Apple Pay, Android Pay, Samsung Pay and similar mobile services might be safer to use than consumers tend to think.
“I think customers should feel as comfortable or more comfortable using those services as they do any other payment method,” said Dawn Colegrove, vice president of payment services at Georgia Credit Union Affiliates.
These apps are called mobile wallets and tech companies made a big deal out of them when they began to roll out in 2014. Apple and Samsung execs touted the convenience of tapping your phone to pay at your favorite stores. No cash or plastic required.
Despite its convenience, the trend has been slower to catch on with customers.
By the end of 2016, 85 percent of smartphone users still weren’t using them to pay for purchases, according to a Consumer Reports article. And the Federal Reserve’s 2016 Consumers and Mobile Financial Services report found that 67 percent of those users were too afraid the new apps weren’t safe.
Mobile wallets are still in their infancy, but so far the facts don’t support consumers’ fears.
Physical cards swiped through a terminal directly use a customer’s banking information to complete the transaction. Over the years, savvy criminals have learned to create skimmers, small devices that can scan cards and store that information for later use, according to an article on Investopedia.
But Colegrove said that’s less of a danger with mobile wallets.
“One of the important pieces of mobile wallet transactions is that they use tokenization,” she said. “And that actually replaces that clear card number that’s often being compromised at merchants. So, that makes it more secure.”
When a consumer scans her Apple Pay or Samsung Pay app at a store, the apps create tokens. These ‘tokens’ are one-time, random codes consisting of 15 or 16 digits. They look and work like credit card numbers, but they’ll be useless if stolen.
The tokens are sent to the banks, where they’re decrypted and the payment authorized.
That portion of the mobile apps aren’t unique. The same sort of tokens are created by newer credit and debit cards with E.M.V chips which are inserted into machines at retailers.
The mobile apps just do it faster.
And those apps are harder for thieves to crack into if the physical mobile device has been lost or stolen than credit cards would be. A quick thief can pick up a lost card, use its chip and drop it again before the victim realizes the cards are gone.
But most mobile consumers lock their smart phones. Some require passcodes, thumbprints or even facial recognition to open. That gives victims more time to deactivate any accounts they have on a stolen mobile device.
Colegrove said most mobile payments also require biometrics — like a thumbprint — to complete a transaction.
“It’s also varifying the consumer’s identity that way,” Colegrove said. “So putting financial information into a phone and using it that way should be more secure.”
Still, tech safety experts point out that customer’s financial information are still stored in their phones if they’re using mobile wallet – and those phones aren’t impossible to hack. The Register, a technology news source in the U.K., interviewed a security researcher at the University of London named Steven Murdoch.

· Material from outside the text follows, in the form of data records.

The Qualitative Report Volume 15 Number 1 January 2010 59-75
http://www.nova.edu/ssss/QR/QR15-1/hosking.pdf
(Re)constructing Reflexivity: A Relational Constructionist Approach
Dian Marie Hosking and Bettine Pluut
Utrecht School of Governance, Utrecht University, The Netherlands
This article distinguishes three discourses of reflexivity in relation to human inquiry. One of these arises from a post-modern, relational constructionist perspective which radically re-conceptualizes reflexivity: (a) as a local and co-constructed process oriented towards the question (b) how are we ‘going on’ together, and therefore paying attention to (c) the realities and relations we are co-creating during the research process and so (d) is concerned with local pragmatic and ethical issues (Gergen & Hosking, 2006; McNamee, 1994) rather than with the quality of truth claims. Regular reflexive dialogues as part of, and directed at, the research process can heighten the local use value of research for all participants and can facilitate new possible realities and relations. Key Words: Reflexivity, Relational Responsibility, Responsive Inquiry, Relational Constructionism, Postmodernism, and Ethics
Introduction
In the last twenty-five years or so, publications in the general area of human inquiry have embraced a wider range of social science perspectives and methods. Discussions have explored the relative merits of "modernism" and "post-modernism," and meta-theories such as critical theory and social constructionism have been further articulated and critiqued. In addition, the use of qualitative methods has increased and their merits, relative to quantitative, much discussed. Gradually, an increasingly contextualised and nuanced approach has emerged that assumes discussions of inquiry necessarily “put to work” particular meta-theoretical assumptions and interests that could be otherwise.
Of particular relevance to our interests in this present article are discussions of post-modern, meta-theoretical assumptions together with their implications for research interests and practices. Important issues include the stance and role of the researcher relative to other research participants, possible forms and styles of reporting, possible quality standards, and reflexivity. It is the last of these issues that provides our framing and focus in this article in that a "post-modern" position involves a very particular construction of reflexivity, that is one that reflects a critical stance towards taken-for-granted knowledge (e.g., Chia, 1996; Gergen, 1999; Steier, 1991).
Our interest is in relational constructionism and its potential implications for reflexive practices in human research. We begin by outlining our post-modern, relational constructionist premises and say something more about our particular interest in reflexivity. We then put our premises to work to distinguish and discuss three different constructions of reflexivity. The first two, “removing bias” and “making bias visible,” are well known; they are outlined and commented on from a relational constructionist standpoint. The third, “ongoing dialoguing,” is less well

Murdoch said it could actually be easier for technologically-savvy thieves to steal financial information from mobile phones, especially if those phones are “running software from potentially dubious sources.”
The Register article points out most major mobile companies have safeguards against those kinds of dangers. But some do it better than others. Apple updates its software promptly and uses iOS Secure Enclave. Android phones tend to delay their security updates and doesn’t tend to make good use of hardware security features, according to the Register article.
Colegrove said she’s less concerned right now about the safety of making payments with mobile wallets — and more concerned about the ease with which criminals can make fake mobile wallet accounts with identities they’ve already stolen.
“There are a lot of security measures around that — a lot of questions that are asked and a lot of items that are verified to authenticate that the person is who they say,” Colegrove said. “But if the person has committed identity theft prior to this and has enough information about the victim, they potentially could register a card into a mobile wallet.”
Colegrove said financial institutions were seeing a lot of fraud during the authentication process associated with mobile wallets when they first rolled out. Criminals were even calling financial institutions posing as their victims to try to fish for more information they could use to register a mobile wallet.
But she said she’s seen that threat diminish over the years.
“Financial institutions have learned,” Colegrove said. “Also we’ve had some very large data breaches where it has been very obvious that credit bureau data has been compromised. So the credit unions and other financial institutions have tightened up what they’re authenticating and validating.”
American consumers have been learning, too. Experts expect the average customer in the United States to feel increasingly comfortable with mobile wallets in the coming years. According to data from a BI Intelligence report compiled in 2016, the volume of mobile in-store payments made by Americans should reach $503 billion by 2020. That’s up from $75 billion in 2016.
In fact, Americans are expected to use mobile wallets more frequently than credit or debit cards by 2020, according to statistics from WorldPay compiled by BlueSnap.
Colegrove said she believes that’s a positive step toward financial security. But she advised that consumers always remain vigilant about their money no matter what kind of payment they’re using.
“The big thing — the same as when you’re using a card or any other payment method — is to check your account often. Very often,” Colegrove said. “If you see anything unusual, contact your financial institution. Let them know. Get it looked into.”